Top of EXCERPT PROVIDED
About Kevin Tracy, PhD 0 Articles
Kevin Tracy, PhD, is an associate professor in Classics at Christendom College.

6 Comments

  1. The problem today is ecclesial self-hated by a large faction within the Church, a faction that is so fixated (“rigidity”!) with the past and its shortcomings, real and imagined, that it is intent on erasing what the Church actually IS. Instead, DO something; baptize whatever moves! The “hermeneutics of discontinuity.”

    Ratzinger (Emeritus Pope Benedict) looked at this penitential charade, and wrote, instead: “the inner precondition for penance is precisely the affirmation of oneself [!], of reality as such [!]” (Principles of Catholic Theology, 1987). Deeper self-discovery, not self-rejection…
    It is precisely this deepened self-discovery that is victimized by the clericalist “throwaway culture.” As when:

    (a) “hierarchical communion” (Lumen Gentium) is replaced by fully horizontal collegiality; as when
    (b) the sanity of the Catechism and Veritatis Splendor is butted-out by the Fundamental Option, consequentialism, and proportionalism (and by the “third option”!!!); as when
    (c) Penance is eclipsed by Eucharistic IN-coherence; as when
    (d) the Mass is not only reformed, but then amputated from its own perennial identity; as when
    (e) the nature of permanent sacramental ordination would be replaced by musical-chairs functionaries with a limited shelf-life, and even by invalid gaia impersonators (the synodal way agenda in Germania).

    All of this, the ecclesial equivalent to various cultural redefinitions, and to multiple sex partners, serial bigamy, and transgenderism?

    For these pathological termites, the early and more-or-less anathematized theologian Origen probably should be erected into a Father of the Church—except that he castrated himself. The fourth option (!): self-amputation, a prominent cardinal’s “anthropological-cultural change”—-and the “hermeneutics of discontinuity.”

  2. St. Pius X condemned the fatal heresy of Modernism. I’m sure in heaven St. Pius X sees and is shocked at whats happened to Christ’s Church. We have self-destructed or have been destroyed by this great evil. St. Pius X desired “All things restored in Christ”. Instead, Christ has been dethroned. Among our Prelates and Faithful we are devoid of God Himself. Why? Because we want it that way. I want the Church restored to the days before Vatican ll. The Faithful were by no means faithful but the Church Herself was and is Perfect and we still have the Church. We have the Church but the Modernists have done all they could to obscure Her from the eyes of the faithful. The people of God are mired in filth and we have Church leaders who don’t care at all. What an unholy people we are. We are like the prodigal son desiring the husks given to the swine but the Bishops and priests deny them to us. The inhabitants of Ninevah repented at the warning of Jonah. Christ has sent His own Mother to warn us of the consequences of our sins, but have we heeded Her? Today we don’t even know what, “To restore all things in Christ” means. We are wallowing on our own dunghills, all because we don’t have leaders to show us God’s ways, instead they show us their ways and we are ordered to follow. Such is the heresy of Modernism condemned by St. Pius X. All the way from Top to Bottom.
Bottom of EXCERPT PROVIDED
Top of DATA
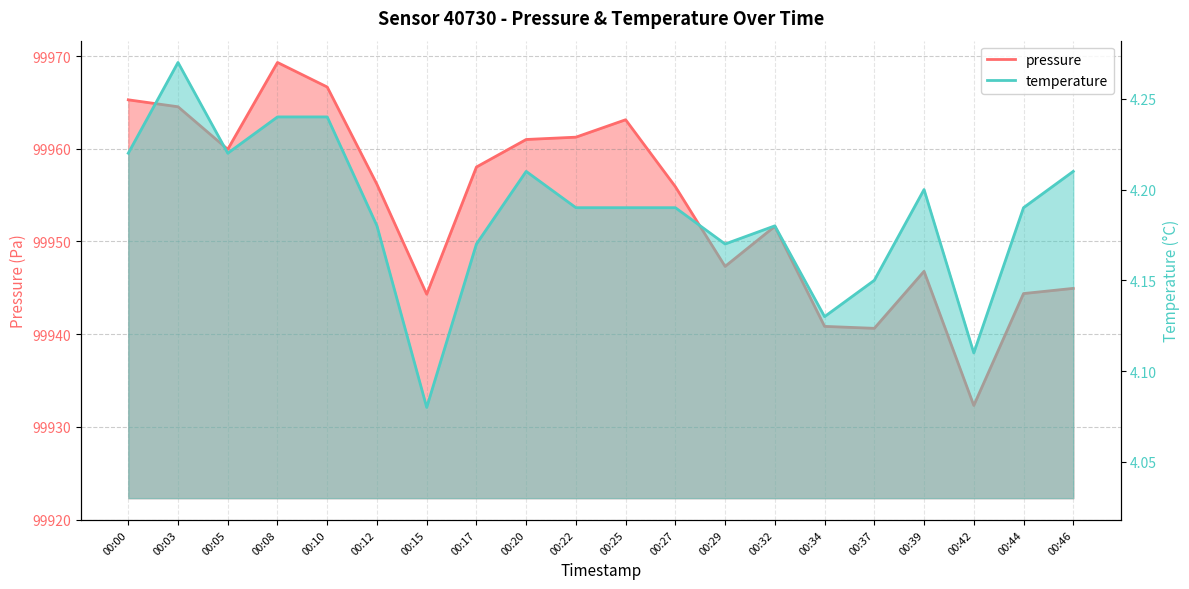

Which series has the widest spread of values?

pressure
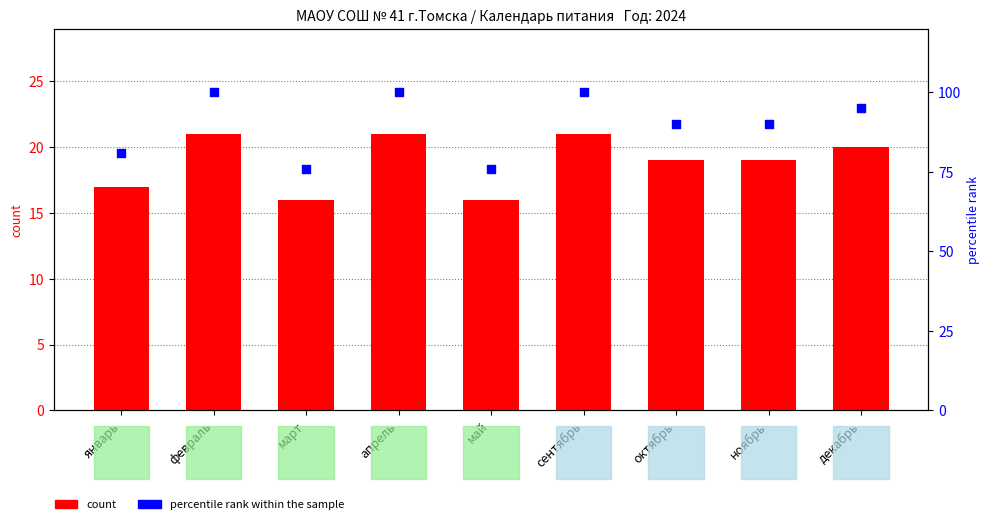

Which series has the largest total across all categories?

percentile rank within the sample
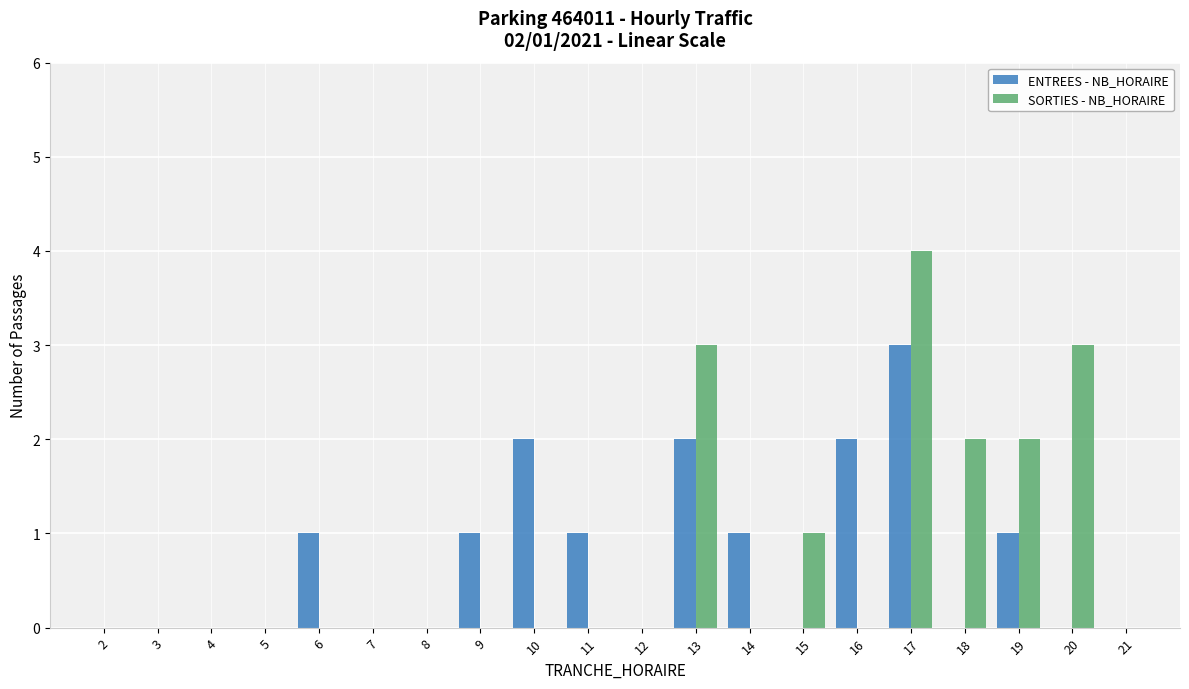

Which series changed the most between 2 and 14?

ENTREES - NB_HORAIRE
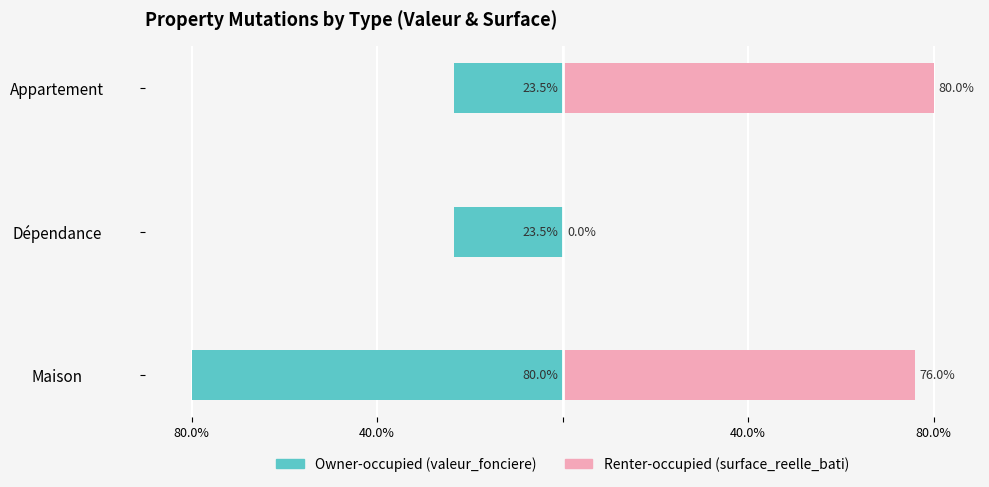

At Appartement, list the series in order from smallest to largest.

Owner-occupied, Renter-occupied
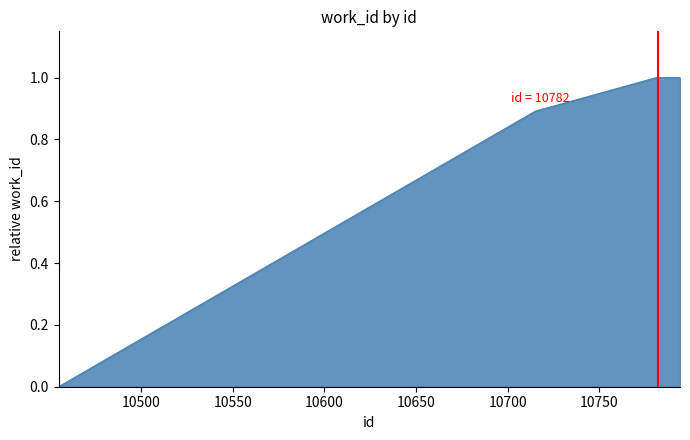

What is the maximum value shown in the chart?

1.0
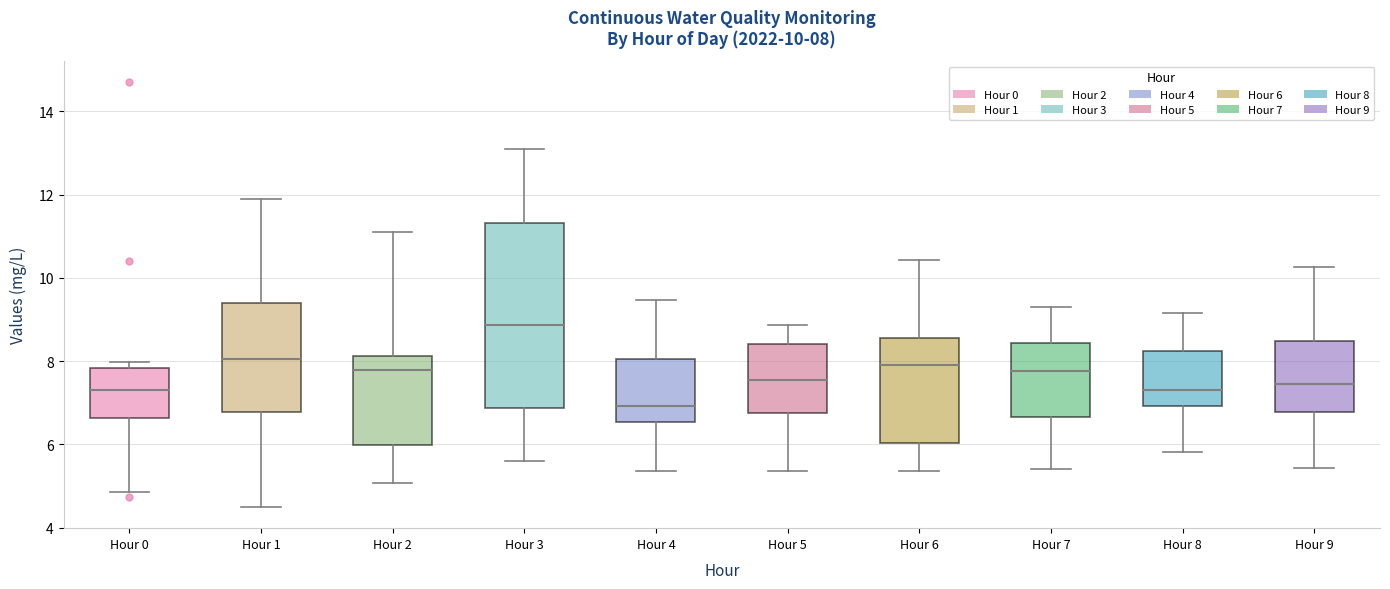

Comparing the boxes themselves (not the whiskers), which one is the tallest?

Hour 3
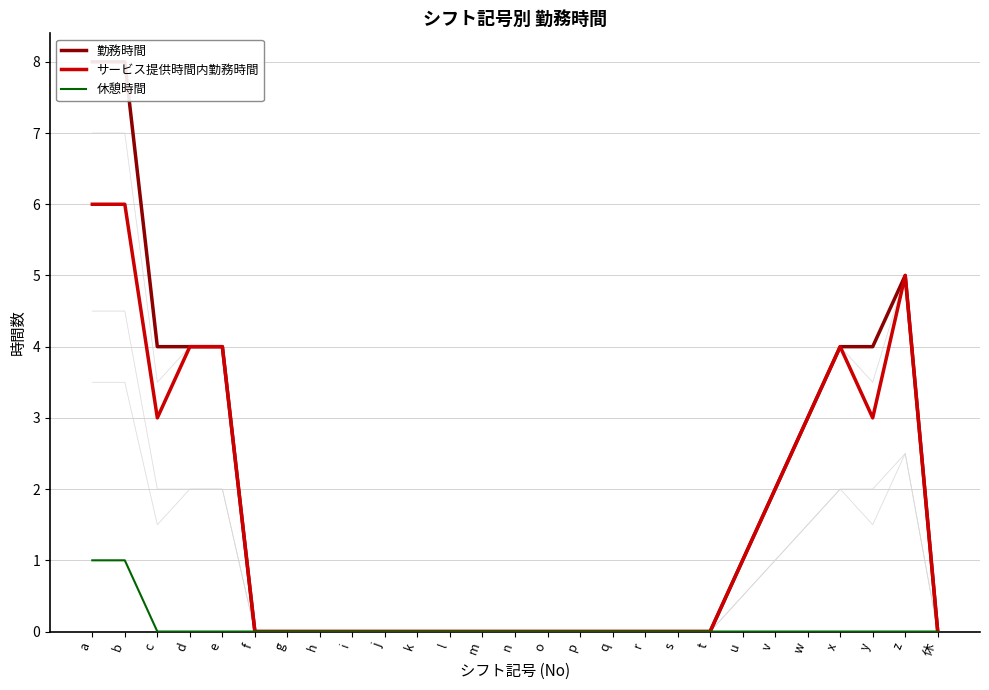

How many values in 休憩時間 are above zero?

2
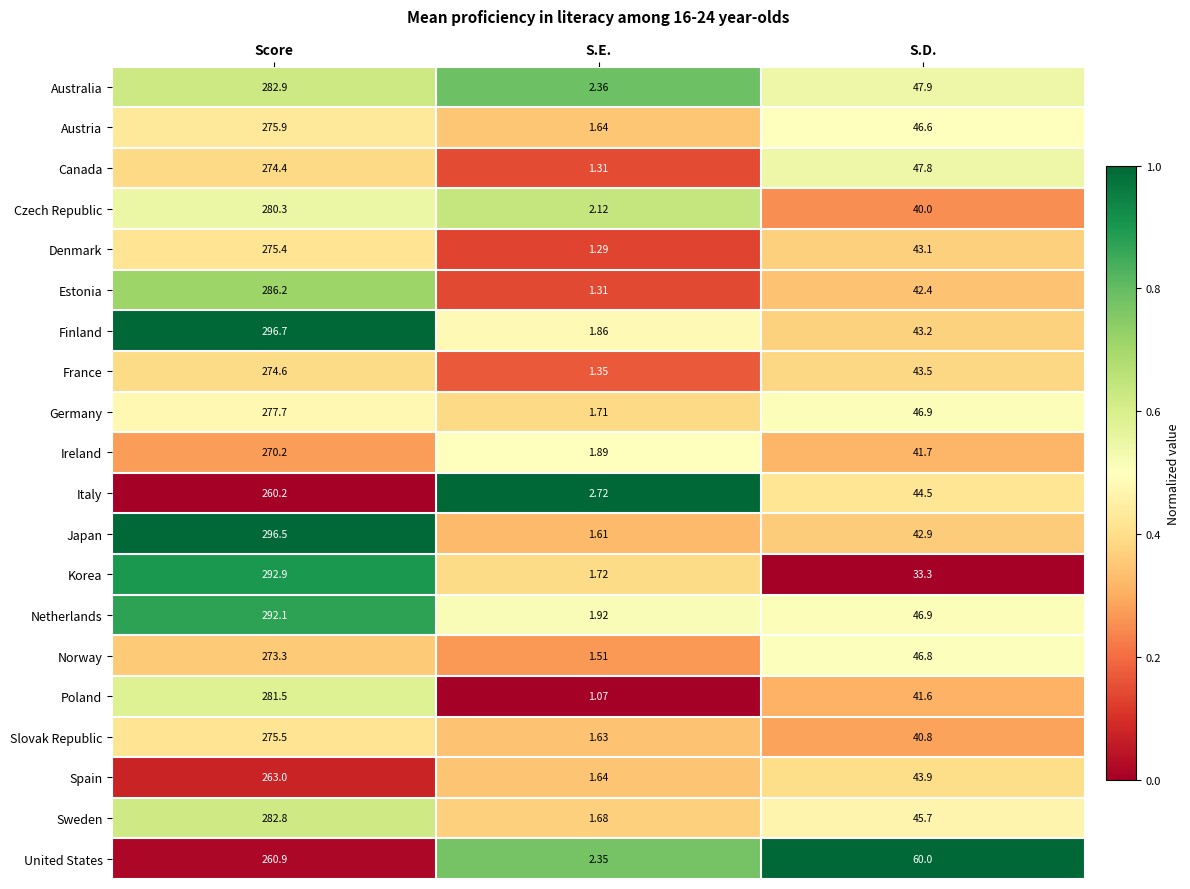

Which category has the highest value in the Norway series?

Score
Bottom of DATA
## EXERCISE 1
Translate this sentence from the excerpt about the Church into Spanish: "St. Pius X condemned the fatal heresy of Modernism."
## EXERCISE 2
Rewrite all the chart records with "series" swapped for "data series" and everything else left as it is. Leave out the pictures.
The excerpt about the Church and the chart records are unrelated material.

## TASK SOLUTION 1
San Pío X condenó la herejía fatal del modernismo.

## TASK SOLUTION 2
Which data series has the widest spread of values?

pressure

Which data series has the largest total across all categories?

percentile rank within the sample

Which data series changed the most between 2 and 14?

ENTREES - NB_HORAIRE

At Appartement, list the data series in order from smallest to largest.

Owner-occupied, Renter-occupied

What is the maximum value shown in the chart?

1.0

Comparing the boxes themselves (not the whiskers), which one is the tallest?

Hour 3

How many values in 休憩時間 are above zero?

2

Which category has the highest value in the Norway data series?

Score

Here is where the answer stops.